Stomach upset or dyspepsia, as it is known, is a common digestive problem. Often, there is pain and uneasiness in the upper part of the stomach. Across the world, anywhere between 20% and 40% of the population suffers from this problem.
This condition is described by a number of symptoms that seem to rise in the upper part of the stomach. Patients often complain of pain or a vague sense of discomfort in the stomach; this may often occur as part of other digestive symptoms listed later in this leaflet.
Although this problem is not life-threatening, it very often prevents patients from participating in the day-to-day activities. Nearly one-third of people with a stomach upset have had to skip work or school because of it.
- Oversensitive nerves in the stomach that interpret the normal stretching of the stomach as abnormal and lead to pain and discomfort.
- Inflammation in the stomach
- Ulcers in the stomach
- Gallbladder disease
- Acid reflux
- Rarely, cancer
- Certain foods and drinks may cause the symptoms or make them worse. Although this is difficult to prove, some of the foods suspected include tomatoes, chocolate, spicy foods, hot drinks, coffee, and alcoholic drinks.
- Anxiety, depression or stress have an impact on the digestive system and can worsen symptoms.

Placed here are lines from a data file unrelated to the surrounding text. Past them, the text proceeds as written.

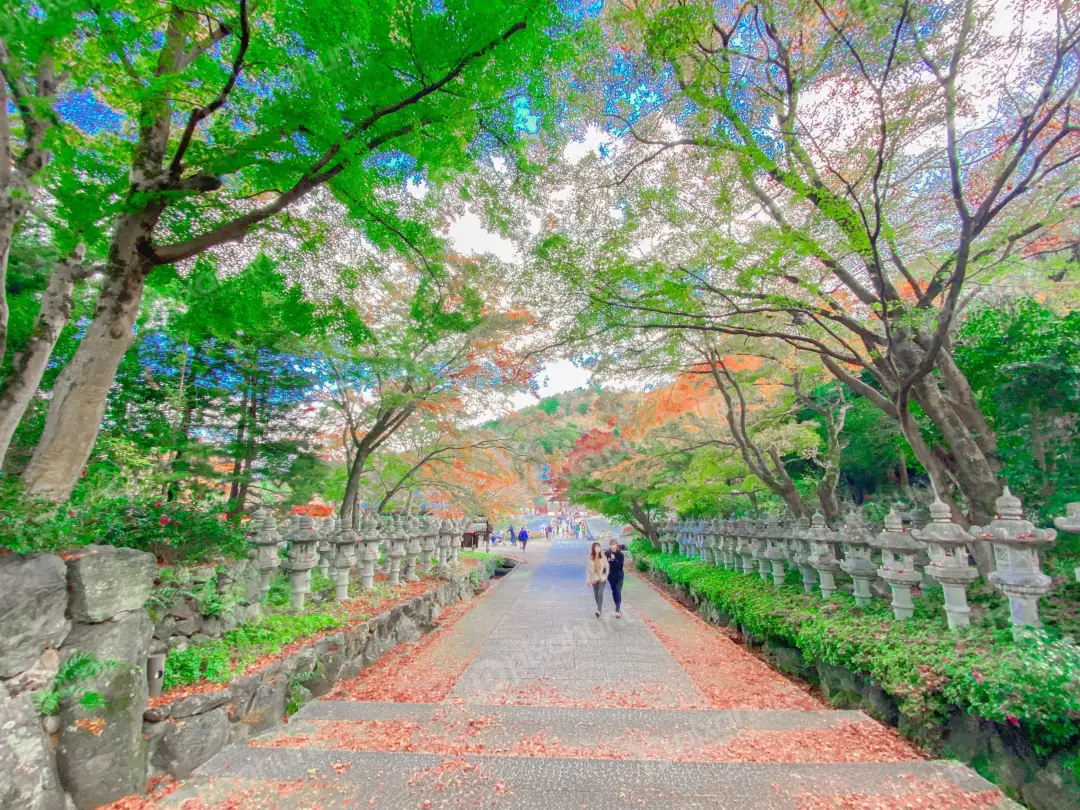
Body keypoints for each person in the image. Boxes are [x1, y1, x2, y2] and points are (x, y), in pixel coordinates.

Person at [585, 541, 610, 618]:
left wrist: (606, 576)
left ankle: (598, 610)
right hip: (594, 578)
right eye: (596, 547)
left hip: (602, 578)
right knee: (596, 594)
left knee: (600, 593)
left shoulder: (603, 557)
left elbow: (607, 566)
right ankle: (599, 608)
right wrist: (588, 580)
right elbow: (588, 570)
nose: (598, 548)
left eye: (599, 547)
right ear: (593, 549)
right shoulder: (590, 558)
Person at [605, 539, 628, 619]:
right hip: (611, 576)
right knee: (614, 591)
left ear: (617, 545)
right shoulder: (607, 553)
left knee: (618, 590)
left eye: (614, 544)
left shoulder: (620, 554)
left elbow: (620, 566)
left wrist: (614, 559)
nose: (613, 546)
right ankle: (616, 604)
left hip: (619, 576)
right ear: (610, 545)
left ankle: (617, 610)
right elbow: (604, 564)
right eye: (611, 545)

- Medications used often have indigestion as a side effect; the most common medicines include painkillers, antibiotics or even steroids. Many other medications not listed here also cause symptoms of indigestion. If you feel your symptoms are triggered by some medicine, talk to your doctor about it.
Very often, the cause cannot be found and scientists believe that in some of these patients, one of the reasons for the presence of symptoms could be a past infection.

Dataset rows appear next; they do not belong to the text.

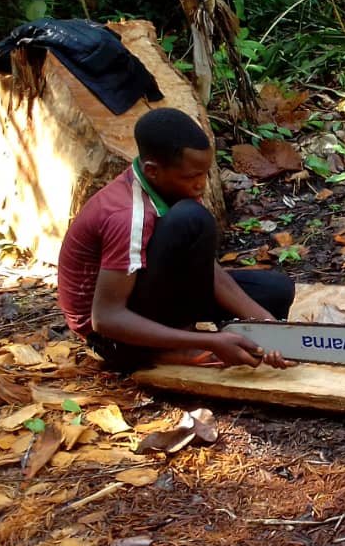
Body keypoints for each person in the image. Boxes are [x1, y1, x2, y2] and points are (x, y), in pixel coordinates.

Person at [57, 107, 295, 373]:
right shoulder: (127, 215)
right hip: (111, 337)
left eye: (204, 173)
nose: (201, 185)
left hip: (145, 296)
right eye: (192, 177)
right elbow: (106, 319)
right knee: (192, 219)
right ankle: (174, 346)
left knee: (276, 291)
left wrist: (270, 327)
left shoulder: (168, 186)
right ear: (152, 170)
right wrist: (210, 342)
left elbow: (206, 270)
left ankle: (199, 336)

- Pain or uneasiness or discomfort in the upper part of the stomach is usually the main symptom. Besides this, the following may also be present:
- Bloating (a feeling of air filled in the stomach/a tightness located in the upper abdomen)
- Nausea (feeling like vomiting)
- Burning sensation in the stomach
- Feeling full before completing your normal meal
- There are no diagnostic tests for indigestion. Instead, your doctor will ask you questions about your symptoms to determine the history and will perform a physical examination.

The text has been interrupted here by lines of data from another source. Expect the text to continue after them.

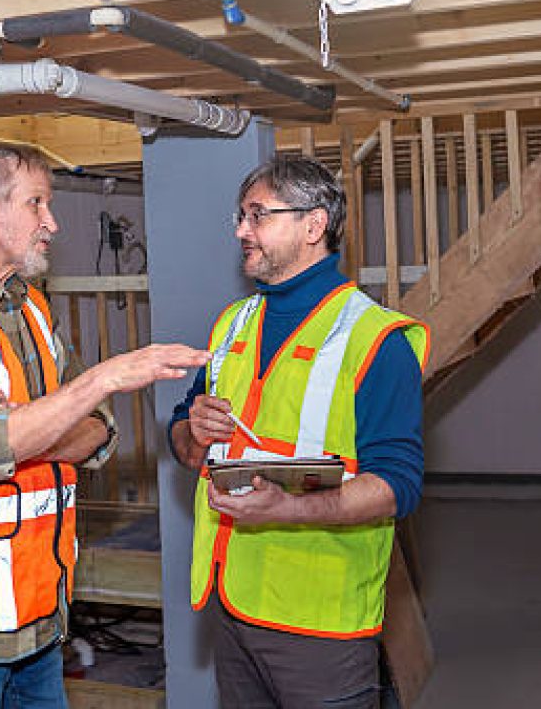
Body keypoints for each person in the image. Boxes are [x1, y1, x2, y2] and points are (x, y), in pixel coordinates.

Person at [0, 145, 210, 709]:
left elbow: (98, 432)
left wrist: (32, 427)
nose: (51, 222)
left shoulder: (29, 307)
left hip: (37, 611)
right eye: (36, 204)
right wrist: (98, 382)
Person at [169, 154, 429, 709]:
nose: (241, 230)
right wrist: (192, 431)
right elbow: (183, 438)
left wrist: (285, 510)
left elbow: (397, 486)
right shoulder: (232, 324)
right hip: (233, 607)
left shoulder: (375, 339)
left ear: (314, 225)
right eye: (240, 216)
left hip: (320, 624)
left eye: (258, 215)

- You may be asked about the medicines you are currently using since many medicines could cause indigestion.
- You may be asked to take certain medications to rule out any acidity-related problem.
- If your doctor finds it necessary, you may be asked to undergo an endoscopy, which is a simple procedure to detect abnormalities in the upper part of the digestive tract.
- Multiple treatments are available to tackle indigestion; depending on the patient response, different treatments may be tried before finding the one suited to treat the problem.
- If an infection is causing the symptoms, an antibiotic may be prescribed to get rid of the infection.
- You can reduce discomfort by avoiding the foods that you feel increase your symptoms, e.g., high-fat diet, coffee, alcohol.
- Avoid smoking cigarette's
- Eating smaller, more frequent meals spread throughout the day can help reduce symptoms of bloating, fullness or nausea.
- Some people find that it helps to avoid fatty meals and foods that cause bloating such as cabbage and nuts.
- Avoid large meals, especially in the evening hours.
- Although this condition is very troublesome, it is unlikely to lead to any serious problems. However, it is important to be vigilant and not ignore health complaints.
- Most people with this condition manage the symptoms well and often, overtime, the symptoms reduce.
If you experience any of the following along with or without indigestion, you should visit your doctor as soon as possible:
- Night sweat
- Weakness, reduced physical fitness
- Weight loss
- Recurrent vomiting
- Vomiting blood
- Severe stomach pain
- Trouble swallowing
- Abnormal mass in the stomach region
- Abdominal mass
This is not a substitute to a doctor's advice and care. Please refer to your doctor for any further queries.